Uno chef fuori dagli schemi, “Un cuoco non ordinario”, come si è definito lui stesso nel suo evento a Food&Science Festival. Roberto Valbuzzi - cuoco e volto noto del piccolo schermo grazie a programmi come “Cortesie per gli ospiti” esce dall’immaginario dello chef che vive tutta la sua vita, quasi 24 ore su 24, nella cucina del ristorante. Per lui, invece, è importante coltivare la creatività e ricevere ispirazione attraverso molteplici contatti e connessioni, così come al primo posto c’è l’amore e il rispetto per la materia prima, mantenendo sempre forte il legame con l’origine dei prodotti, come ha imparato fin da piccolo nella fattoria di famiglia.

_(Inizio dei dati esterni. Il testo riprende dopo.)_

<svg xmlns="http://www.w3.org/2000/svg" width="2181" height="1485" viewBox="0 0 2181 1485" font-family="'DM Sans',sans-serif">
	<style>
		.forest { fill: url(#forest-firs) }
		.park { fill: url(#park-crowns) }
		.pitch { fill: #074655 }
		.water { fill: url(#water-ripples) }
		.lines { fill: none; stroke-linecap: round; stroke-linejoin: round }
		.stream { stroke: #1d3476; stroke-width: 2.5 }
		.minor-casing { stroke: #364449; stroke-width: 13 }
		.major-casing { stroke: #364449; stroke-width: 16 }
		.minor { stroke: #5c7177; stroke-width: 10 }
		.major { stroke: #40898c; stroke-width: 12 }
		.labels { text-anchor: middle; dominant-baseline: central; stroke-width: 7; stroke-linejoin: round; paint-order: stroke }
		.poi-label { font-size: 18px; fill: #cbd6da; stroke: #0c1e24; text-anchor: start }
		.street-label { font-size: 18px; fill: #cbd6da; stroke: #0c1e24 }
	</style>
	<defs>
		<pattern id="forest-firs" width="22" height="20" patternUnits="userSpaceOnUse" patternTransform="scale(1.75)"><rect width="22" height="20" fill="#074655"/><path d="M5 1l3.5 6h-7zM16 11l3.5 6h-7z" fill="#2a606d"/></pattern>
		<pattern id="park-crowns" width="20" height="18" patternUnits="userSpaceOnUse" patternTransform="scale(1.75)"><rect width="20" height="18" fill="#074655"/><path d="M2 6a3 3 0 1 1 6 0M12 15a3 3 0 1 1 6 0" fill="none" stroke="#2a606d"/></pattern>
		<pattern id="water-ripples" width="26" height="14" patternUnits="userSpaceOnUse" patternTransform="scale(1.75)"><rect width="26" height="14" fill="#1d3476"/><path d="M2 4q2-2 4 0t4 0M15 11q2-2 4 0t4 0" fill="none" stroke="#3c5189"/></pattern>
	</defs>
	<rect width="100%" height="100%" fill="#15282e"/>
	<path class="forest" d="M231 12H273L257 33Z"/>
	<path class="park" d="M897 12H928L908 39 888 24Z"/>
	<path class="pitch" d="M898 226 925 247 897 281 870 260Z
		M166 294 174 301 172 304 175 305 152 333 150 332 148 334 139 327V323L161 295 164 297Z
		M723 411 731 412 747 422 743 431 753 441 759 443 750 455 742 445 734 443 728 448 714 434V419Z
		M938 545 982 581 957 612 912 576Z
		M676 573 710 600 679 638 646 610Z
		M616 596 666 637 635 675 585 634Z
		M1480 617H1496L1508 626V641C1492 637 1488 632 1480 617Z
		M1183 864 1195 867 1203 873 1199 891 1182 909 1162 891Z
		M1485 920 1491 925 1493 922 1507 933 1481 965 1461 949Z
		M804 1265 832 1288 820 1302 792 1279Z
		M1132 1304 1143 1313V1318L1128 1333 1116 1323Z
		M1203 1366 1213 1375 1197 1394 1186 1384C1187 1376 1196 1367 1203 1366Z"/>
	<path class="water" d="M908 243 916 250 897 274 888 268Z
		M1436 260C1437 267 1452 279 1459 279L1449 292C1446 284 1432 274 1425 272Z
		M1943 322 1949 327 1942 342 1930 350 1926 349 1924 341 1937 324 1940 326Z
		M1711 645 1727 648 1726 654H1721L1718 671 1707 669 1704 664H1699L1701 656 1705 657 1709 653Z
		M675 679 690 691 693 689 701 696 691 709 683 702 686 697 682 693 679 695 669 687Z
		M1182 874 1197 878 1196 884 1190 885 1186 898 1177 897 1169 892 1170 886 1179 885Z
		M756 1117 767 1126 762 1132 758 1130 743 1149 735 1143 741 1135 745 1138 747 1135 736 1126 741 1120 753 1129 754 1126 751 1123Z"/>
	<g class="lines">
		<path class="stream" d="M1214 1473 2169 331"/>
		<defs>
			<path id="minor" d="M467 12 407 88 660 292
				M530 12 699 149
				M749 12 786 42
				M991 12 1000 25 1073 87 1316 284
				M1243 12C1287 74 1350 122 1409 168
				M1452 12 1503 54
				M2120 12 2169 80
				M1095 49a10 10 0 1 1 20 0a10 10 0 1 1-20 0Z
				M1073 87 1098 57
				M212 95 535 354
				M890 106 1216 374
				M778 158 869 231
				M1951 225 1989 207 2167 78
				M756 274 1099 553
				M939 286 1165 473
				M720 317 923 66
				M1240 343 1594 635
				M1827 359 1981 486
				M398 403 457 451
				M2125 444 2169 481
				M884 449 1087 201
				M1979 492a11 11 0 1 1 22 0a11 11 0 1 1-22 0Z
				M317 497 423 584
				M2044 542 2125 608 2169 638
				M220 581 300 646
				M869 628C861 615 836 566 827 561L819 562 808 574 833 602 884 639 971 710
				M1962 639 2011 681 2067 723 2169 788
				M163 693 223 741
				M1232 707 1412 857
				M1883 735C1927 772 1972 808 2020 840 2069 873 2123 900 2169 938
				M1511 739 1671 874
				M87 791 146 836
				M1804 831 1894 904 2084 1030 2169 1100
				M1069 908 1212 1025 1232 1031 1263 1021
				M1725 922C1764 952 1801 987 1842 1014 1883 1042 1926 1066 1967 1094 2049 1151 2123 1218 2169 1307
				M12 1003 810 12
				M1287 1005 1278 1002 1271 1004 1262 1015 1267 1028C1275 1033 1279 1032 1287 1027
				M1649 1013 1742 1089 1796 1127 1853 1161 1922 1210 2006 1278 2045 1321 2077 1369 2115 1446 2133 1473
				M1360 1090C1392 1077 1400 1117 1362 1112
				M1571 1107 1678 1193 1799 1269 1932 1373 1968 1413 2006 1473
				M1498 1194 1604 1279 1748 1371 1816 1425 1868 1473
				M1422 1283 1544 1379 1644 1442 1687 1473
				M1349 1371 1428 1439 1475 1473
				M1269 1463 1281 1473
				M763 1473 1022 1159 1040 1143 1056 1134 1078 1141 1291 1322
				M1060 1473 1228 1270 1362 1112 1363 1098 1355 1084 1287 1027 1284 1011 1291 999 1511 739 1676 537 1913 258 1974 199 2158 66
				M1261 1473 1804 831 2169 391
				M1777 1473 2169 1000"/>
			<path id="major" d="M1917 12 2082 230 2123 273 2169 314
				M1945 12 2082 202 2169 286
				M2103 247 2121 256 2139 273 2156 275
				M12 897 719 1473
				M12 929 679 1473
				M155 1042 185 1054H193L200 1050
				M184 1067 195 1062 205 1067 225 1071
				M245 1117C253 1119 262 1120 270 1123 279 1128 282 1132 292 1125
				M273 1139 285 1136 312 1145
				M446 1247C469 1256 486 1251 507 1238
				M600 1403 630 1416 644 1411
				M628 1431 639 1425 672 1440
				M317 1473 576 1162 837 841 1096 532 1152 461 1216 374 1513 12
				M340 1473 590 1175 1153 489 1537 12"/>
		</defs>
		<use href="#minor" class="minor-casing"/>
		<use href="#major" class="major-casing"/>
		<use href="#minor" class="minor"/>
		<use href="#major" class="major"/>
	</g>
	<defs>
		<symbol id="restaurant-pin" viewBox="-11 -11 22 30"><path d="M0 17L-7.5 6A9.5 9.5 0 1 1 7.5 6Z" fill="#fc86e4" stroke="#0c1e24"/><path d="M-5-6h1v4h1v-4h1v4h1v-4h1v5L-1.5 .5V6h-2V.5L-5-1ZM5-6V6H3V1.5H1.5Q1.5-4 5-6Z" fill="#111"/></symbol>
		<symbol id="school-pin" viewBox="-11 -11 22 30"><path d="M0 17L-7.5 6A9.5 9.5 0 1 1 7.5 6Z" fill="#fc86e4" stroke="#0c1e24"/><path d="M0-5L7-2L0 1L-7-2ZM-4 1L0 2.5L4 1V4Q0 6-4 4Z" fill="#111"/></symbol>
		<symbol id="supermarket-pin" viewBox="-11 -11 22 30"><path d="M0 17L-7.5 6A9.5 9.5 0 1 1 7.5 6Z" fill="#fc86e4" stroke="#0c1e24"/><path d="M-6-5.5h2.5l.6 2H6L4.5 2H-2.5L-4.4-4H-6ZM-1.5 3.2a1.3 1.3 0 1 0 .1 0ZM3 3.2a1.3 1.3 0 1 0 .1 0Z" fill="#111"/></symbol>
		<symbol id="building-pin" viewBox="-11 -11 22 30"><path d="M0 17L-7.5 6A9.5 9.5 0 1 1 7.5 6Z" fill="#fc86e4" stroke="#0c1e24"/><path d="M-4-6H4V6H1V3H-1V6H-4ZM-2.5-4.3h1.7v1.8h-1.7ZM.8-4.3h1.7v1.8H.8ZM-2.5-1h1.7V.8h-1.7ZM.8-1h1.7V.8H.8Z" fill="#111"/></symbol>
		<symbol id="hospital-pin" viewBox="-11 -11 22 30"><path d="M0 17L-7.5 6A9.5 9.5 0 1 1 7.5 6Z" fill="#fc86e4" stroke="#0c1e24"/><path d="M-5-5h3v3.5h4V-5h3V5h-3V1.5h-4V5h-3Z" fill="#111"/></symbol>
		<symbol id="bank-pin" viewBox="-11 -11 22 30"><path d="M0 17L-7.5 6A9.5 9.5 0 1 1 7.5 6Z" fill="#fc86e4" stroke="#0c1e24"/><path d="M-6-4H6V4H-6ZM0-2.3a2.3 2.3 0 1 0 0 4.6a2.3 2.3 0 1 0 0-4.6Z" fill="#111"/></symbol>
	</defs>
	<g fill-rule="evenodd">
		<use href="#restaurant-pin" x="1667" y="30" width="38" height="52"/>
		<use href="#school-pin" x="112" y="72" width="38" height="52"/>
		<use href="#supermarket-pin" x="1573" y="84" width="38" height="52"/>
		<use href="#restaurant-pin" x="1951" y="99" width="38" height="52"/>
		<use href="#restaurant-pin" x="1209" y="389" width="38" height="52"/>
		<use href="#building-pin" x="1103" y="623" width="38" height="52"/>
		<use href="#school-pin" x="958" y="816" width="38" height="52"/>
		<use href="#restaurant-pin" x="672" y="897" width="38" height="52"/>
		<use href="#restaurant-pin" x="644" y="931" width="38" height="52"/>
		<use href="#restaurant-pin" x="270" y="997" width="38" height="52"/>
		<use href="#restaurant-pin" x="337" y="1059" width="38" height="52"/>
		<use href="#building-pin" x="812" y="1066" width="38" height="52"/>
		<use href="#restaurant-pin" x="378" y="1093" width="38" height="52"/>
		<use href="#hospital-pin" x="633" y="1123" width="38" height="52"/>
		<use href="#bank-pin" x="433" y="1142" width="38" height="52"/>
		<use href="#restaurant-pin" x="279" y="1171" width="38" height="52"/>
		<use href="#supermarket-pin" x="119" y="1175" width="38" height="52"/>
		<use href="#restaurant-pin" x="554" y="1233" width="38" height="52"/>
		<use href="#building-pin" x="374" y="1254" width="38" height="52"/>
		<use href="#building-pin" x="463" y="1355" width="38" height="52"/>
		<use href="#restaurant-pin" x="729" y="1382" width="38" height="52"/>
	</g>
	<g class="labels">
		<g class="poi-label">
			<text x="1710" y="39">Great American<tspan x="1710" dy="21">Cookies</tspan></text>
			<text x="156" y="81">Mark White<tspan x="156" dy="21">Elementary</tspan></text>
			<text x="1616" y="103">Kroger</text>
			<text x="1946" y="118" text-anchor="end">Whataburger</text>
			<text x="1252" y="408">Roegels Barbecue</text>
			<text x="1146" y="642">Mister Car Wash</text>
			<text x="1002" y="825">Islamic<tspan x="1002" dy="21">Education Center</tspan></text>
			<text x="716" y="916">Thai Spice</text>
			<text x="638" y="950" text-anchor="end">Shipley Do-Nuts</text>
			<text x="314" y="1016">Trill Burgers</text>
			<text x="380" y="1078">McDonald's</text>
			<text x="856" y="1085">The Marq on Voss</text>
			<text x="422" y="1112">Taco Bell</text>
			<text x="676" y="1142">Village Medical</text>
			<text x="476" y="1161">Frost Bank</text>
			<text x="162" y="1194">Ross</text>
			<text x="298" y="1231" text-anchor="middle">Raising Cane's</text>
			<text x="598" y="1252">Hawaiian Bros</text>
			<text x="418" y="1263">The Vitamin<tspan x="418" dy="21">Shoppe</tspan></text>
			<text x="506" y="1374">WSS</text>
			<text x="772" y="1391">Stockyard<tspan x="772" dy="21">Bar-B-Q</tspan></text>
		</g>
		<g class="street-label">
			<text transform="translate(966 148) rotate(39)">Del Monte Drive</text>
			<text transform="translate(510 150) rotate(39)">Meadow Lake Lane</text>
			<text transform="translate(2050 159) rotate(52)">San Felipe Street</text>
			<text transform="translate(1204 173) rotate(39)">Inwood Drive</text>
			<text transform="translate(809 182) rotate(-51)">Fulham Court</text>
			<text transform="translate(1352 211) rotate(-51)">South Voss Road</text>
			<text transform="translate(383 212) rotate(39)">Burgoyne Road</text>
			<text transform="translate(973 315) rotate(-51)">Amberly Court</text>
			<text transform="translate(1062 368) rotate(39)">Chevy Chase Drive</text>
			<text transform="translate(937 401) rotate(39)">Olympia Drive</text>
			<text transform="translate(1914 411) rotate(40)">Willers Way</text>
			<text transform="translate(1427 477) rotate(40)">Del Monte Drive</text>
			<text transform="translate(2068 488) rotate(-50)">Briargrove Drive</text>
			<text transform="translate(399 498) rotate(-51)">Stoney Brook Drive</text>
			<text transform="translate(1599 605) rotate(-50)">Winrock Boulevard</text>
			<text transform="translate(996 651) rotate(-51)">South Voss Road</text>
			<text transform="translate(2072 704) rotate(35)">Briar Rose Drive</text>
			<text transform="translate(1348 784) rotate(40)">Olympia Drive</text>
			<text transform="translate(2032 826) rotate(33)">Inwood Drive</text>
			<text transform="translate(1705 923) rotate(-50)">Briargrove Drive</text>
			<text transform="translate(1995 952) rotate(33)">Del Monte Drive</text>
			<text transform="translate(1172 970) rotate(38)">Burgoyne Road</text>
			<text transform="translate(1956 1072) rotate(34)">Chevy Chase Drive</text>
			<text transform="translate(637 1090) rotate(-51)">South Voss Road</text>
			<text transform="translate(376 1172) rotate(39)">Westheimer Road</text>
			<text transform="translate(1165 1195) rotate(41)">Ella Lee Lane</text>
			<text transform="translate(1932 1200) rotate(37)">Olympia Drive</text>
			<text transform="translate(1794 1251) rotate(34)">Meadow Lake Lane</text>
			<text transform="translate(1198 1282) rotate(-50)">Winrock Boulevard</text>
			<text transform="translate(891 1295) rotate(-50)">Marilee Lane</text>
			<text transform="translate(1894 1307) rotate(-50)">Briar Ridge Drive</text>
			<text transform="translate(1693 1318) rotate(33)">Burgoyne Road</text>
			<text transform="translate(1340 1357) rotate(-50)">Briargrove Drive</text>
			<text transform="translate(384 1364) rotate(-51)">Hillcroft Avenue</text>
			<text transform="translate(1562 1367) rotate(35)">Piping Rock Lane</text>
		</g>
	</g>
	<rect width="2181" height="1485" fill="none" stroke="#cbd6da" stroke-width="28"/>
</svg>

Fattoria e ristorante della famiglia Valbuzzi - dai nonni ai genitori fino a Roberto - erano, infatti, un tutt’uno. “Crescere in fattoria, a contatto con la natura, mi ha insegnato che bisogna prendersi i propri tempi. - ha detto Valbuzzi - L’idea dello chef che sta in cucina 24 ore con il grembiule sporco, questa credenza ancora diffusa, credo sia superata. Ho avuto la fortuna di crescere in fattoria e in ristorante, dove impari il ciclo della natura, ti dà competenza e conoscenza. Per me ciò che è “ordinario” è capire come nasce un prodotto. Poi ho anche la tv e gli altri progetti. Sto anche scrivendo un nuovo libro. E’ attraverso queste cose che mi lascio ispirare”. 

Ispirazione che non può essere sostituita dalla tecnologia - comunque un valido aiuto in cucina - né dall’intelligenza artificiale. “C’è un’evoluzione totale nel mondo gastronomico: la tecnologia sta portando nel nostro mondo un aiuto nell’organizzazione e più facilità lavorativa, ma bisogna stare attenti a non perdere i lati umani”, ha detto Roberto Valbuzzi alla platea del Teatro Sociale. “Le innovazioni vanno accolte perché il mondo va avanti, ma l’intelligenza artificiale non è qualcosa che mi appartiene. Mi appartiene, invece, ancora tanto il processo creativo, lasciarmi ispirare, studiare. Ad esempio al ristorante da ieri sera abbiamo un nuovo menu, che è il frutto di un lavoro di squadra insostituibile, che ti dà emozione e sensibilità”. 

Quest’anno il festival esplora il tema “Cambiamenti”. “Qual è stato il tuo più grande cambiamento fin qui?” è stata una delle domande rivolte a Roberto Valbuzzi. “La ricerca della mia identità culinaria - è stata la risposta dello chef - Ti fai delle domande a un certo punto del percorso. Ne parlo anche nel mio libro, che racconta proprio il mio percorso di ricerca e di crescita, in cui spero altri possano riconoscersi. Nel libro esprimo il mio rapporto con la cucina partendo, oltre che dai prodotti, da momenti che sono stati simbolici. Racconto ad esempio la mia lotta, a 12 anni, con il gallo di casa per conquistare un uovo nel pollaio. Questi sono i momenti che mi hanno portato fin qui”.

Ma cosa avrebbe fatto, Valbuzzi, se non fosse diventato cuoco? “Il militare o il pilota probabilmente. In cucina porto comunque un certo rigore. Però oggi non cambierei la mia via con nulla, perché mi permette di vivere il fatto che amo follemente il rapporto con il cibo, attraverso modi diversi. Collaboro con persone che mettono energia in quello che fanno, è un mondo bellissimo e non cambierei nulla”.